Global M&A Startup Activity Rises in Q1 with Notable Deals
While global M&A startup transactions increased year over year, deal volume remained steady compared to late 2024.

Global M&A Startup Deals See Strong Start to 2025
Global M&A startup activity rose 26% in the first quarter of 2025 compared to the same period last year. A total of 550 mergers and acquisitions involving venture-backed startups were recorded, up from 435 in Q1 2024. However, the number was slightly below the 563 deals completed in the last quarter of 2024.
In the U.S., the trend was similar. There were 300 VC-backed startup deals in Q1, a 40% increase from the previous year, but nearly the same as the 295 deals from Q4 2024.
High-Profile Deals Dominate Headlines
Despite overall volume staying level with late 2024, the scale and visibility of certain deals stood out.
The biggest was Google parent Alphabet’s $32 billion planned acquisition of cloud security firm Wiz, making it the largest buyout of a private, venture-backed company to date. This followed a previous attempt last year to acquire Wiz for $23 billion.

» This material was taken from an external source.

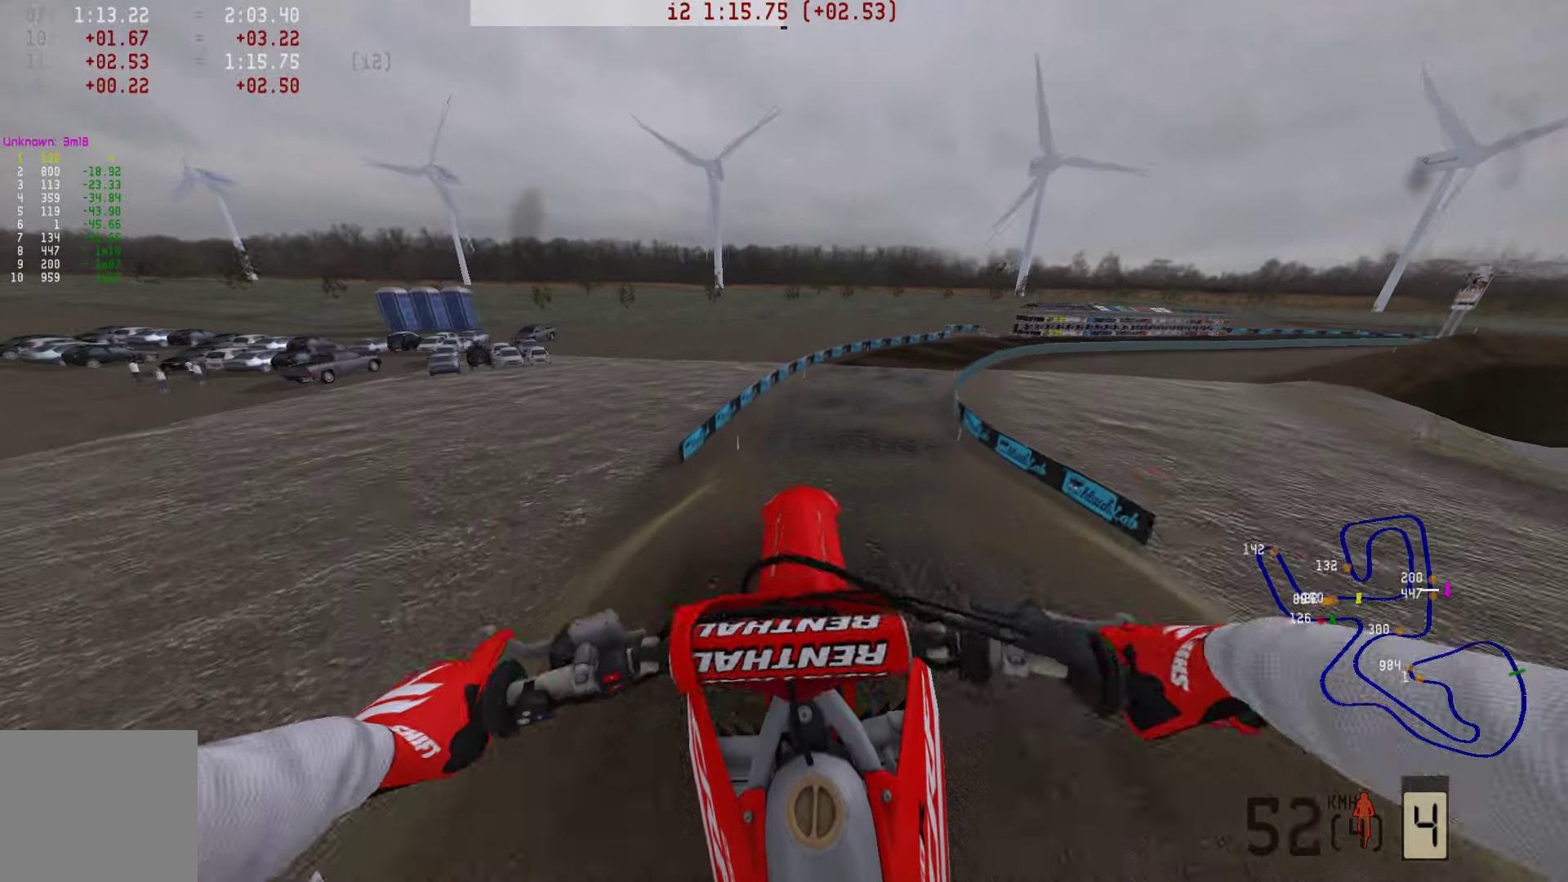
{"dt_ms": 505, "buttons": ["R1", "R2"], "left_stick": "center", "right_stick": "center", "events": [[21, "left_stick", "left"], [63, "R2", "down"], [189, "left_stick", "center"], [231, "R1", "down"]]}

Soon after, SoftBank announced it would acquire Ampere Computing, a chip design firm, in a $6.2 billion cash deal. These high-value transactions sparked hope for a broader wave of global M&A startup activity in 2025.
Market Conditions Slow Momentum
There was strong early optimism that a shift in the U.S. administration might lead to fewer regulatory barriers, fueling more M&A activity. However, ongoing concerns about trade tensions, economic instability, and recession risks have dampened those expectations.
Ryan Lund, co-head of U.S. technology and global software at Houlihan Lokey, said the market feels more like 2018–2019, with only modest growth expected. “Deals are still happening,” he noted, “but they’re taking longer—often six to eight months instead of three to six.”
VCs Face Exit Pressure, But M&A May Not Deliver Yet
For venture capital firms, returning capital to investors remains a priority. Still, the current global M&A startup environment isn’t making it easy.
Ofer Schreiber, senior partner at YL Ventures, said larger, publicly traded companies are cautious due to market instability and shifting valuations. This hesitancy has slowed down acquisition activity, especially at the high end of the market.
Looking Ahead: Waiting for Stability
Despite early strong signals, most investors agree that the market needs more stability before M&A deal flow can accelerate.
“I’m hopeful we’ll see an increase in M&A and IPO activity,” said Umesh Padval, managing director at Thomvest Ventures. “But it will likely take a more stable market to see real growth.”
The outlook for global M&A startup activity remains cautiously optimistic — with patience being the common strategy as companies wait for better conditions.